La législation a été parrainée par un critique virulent de l'administration, le sénateur Ted Cruz (R-Texas). Mais elle a également reçu le soutien de certains des plus fervents partisans démocrates de Biden en matière de politique étrangère au Sénat, comme le président de la commission, Bob Menendez (New Jersey), Chris Coons (Delaware) et Jeanne Shaheen (New Hampshire).

"Je pense qu'à l'heure actuelle, alors que nous voyons Poutine tenter d'éliminer son plus grand leader d'opposition, Navalny, en prison, le meilleur coup que nous puissions faire est d'arrêter le gazoduc Nord Stream 2, si nous voulons attirer son attention", a déclaré Mme Shaheen.
Les démocrates ont accepté de soutenir les sanctions après que les républicains ont promis de ne plus s'opposer à deux des principaux candidats au département d'État proposés par M. Biden. Ce soutien bipartisan laisse penser que l'administration aura du mal à l'ignorer. M. Biden a déjà été critiqué en février pour ne pas avoir développé les sanctions de l'administration Trump.
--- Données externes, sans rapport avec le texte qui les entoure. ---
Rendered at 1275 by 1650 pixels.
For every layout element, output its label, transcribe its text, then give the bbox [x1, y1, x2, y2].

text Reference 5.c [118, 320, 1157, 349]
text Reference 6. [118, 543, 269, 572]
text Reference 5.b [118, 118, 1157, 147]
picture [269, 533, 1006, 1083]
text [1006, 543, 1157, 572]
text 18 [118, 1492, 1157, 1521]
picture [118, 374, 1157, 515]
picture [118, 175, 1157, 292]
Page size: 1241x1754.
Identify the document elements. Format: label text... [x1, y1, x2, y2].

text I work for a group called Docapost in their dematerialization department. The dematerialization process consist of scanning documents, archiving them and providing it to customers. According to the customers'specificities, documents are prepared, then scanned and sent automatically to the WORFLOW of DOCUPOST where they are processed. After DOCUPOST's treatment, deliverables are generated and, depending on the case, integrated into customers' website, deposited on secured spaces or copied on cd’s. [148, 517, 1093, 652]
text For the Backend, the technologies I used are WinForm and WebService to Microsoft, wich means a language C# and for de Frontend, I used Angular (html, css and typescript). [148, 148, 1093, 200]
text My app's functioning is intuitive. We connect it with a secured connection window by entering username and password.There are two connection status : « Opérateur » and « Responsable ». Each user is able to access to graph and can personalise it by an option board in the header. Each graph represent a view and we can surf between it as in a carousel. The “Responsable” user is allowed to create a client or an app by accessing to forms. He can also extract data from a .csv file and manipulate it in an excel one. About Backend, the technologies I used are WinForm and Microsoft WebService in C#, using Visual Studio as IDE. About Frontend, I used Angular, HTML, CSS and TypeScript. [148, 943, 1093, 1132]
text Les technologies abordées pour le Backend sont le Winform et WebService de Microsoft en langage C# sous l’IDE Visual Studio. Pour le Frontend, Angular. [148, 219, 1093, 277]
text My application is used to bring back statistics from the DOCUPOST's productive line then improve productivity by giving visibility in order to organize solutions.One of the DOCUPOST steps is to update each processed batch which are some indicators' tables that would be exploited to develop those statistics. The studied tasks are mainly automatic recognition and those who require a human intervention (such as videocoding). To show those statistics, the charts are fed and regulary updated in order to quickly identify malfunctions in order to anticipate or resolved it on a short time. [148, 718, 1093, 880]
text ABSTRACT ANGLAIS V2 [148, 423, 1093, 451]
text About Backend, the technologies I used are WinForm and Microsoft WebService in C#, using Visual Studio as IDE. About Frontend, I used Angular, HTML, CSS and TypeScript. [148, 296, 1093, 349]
"Nous partageons une attitude générale envers Nord Stream 2 avec beaucoup de personnes au Capitole, et c'est la position que c'est un mauvais accord", a déclaré jeudi le porte-parole du département d'État Ned Price. "Nous continuerons à faire tout ce que nous pouvons, y compris en cohérence avec la législation qui est déjà en vigueur, pour nous opposer à sa construction et à sa finalisation."